Reputation: 3094
I'm trying to scrape the following html code:
<ul class="results-list" id="search-results">
<li>
<h3 class="name">First John</h3>
<div class="details">
<a href="mailto:[email protected]" class="email">email</a>
<span class="phone">999999999</span>
</div>
</li>
<li>
<h3 class="name">Second John</h3>
<div class="details">
<a href="mailto:[email protected]" class="email">email</a>
<span class="phone">999999999</span>
</div>
</li>
</ul>
When I run my spider, I get 2 rows, containing the same information.
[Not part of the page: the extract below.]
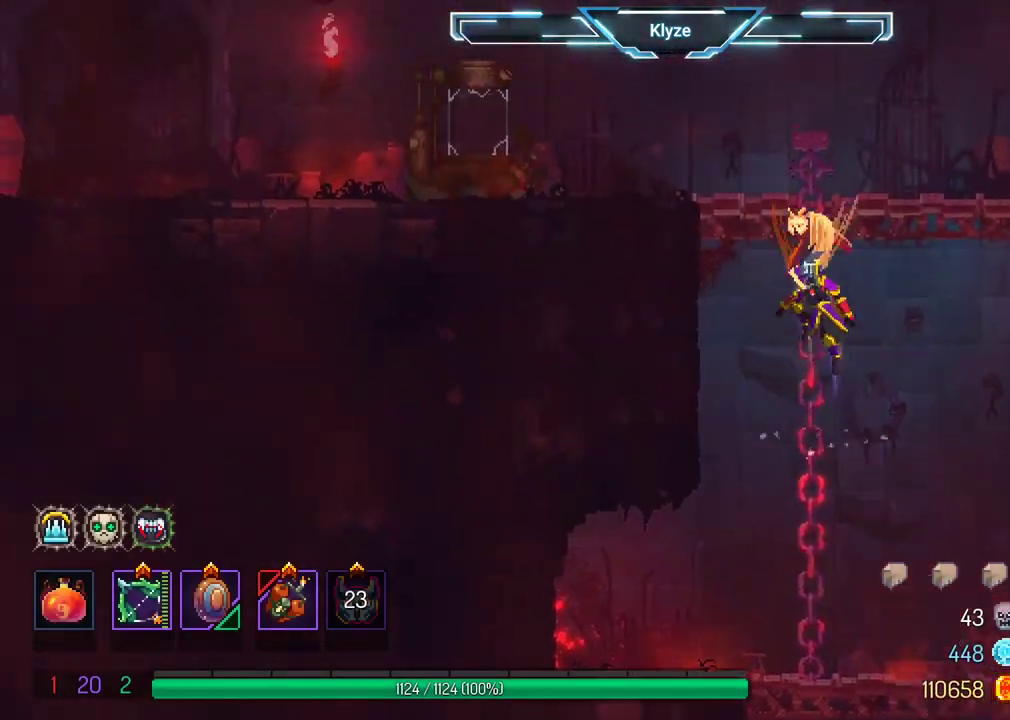
{"buttons": ["B", "DPAD_LEFT"], "left_stick": "center", "right_stick": "center", "events": [[100, "A", "down"], [233, "A", "up"], [267, "DPAD_LEFT", "down"], [333, "DPAD_UP", "up"], [400, "B", "down"]]}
I have name,email,phone columns and for example in the name column for both I would get: First John,Second John.
My Scrapy code is the following:
people= response.xpath('//ul[@class="results-list"]/li')
for person in people:
item = SpiderItem()
item['Name'] = person.xpath(
'//h3/text()').extract()
item['Email'] = person.xpath(
'//div[@class="details"]/a/@href').extract()
item['Phone'] = person.xpath(
'//div[@class="details"]/span[@class="phone"]/text()').extract()
yield item
However when I run scrapy crawl MySpider -o output.csv
I get the same information in all rows.
Upvotes: 0
Views: 77
Reputation: 18799
you are using absolute path on your xpath expressions, change them to:
for person in people:
item = SpiderItem()
item['Name'] = person.xpath(
'.//h3/text()').extract_first()
item['Email'] = person.xpath(
'.//div[@class="details"]/a/@href').extract_first()
item['Phone'] = person.xpath(
'.//div[@class="details"]/span[@class="phone"]/text()').extract_first()
yield item
Upvotes: 1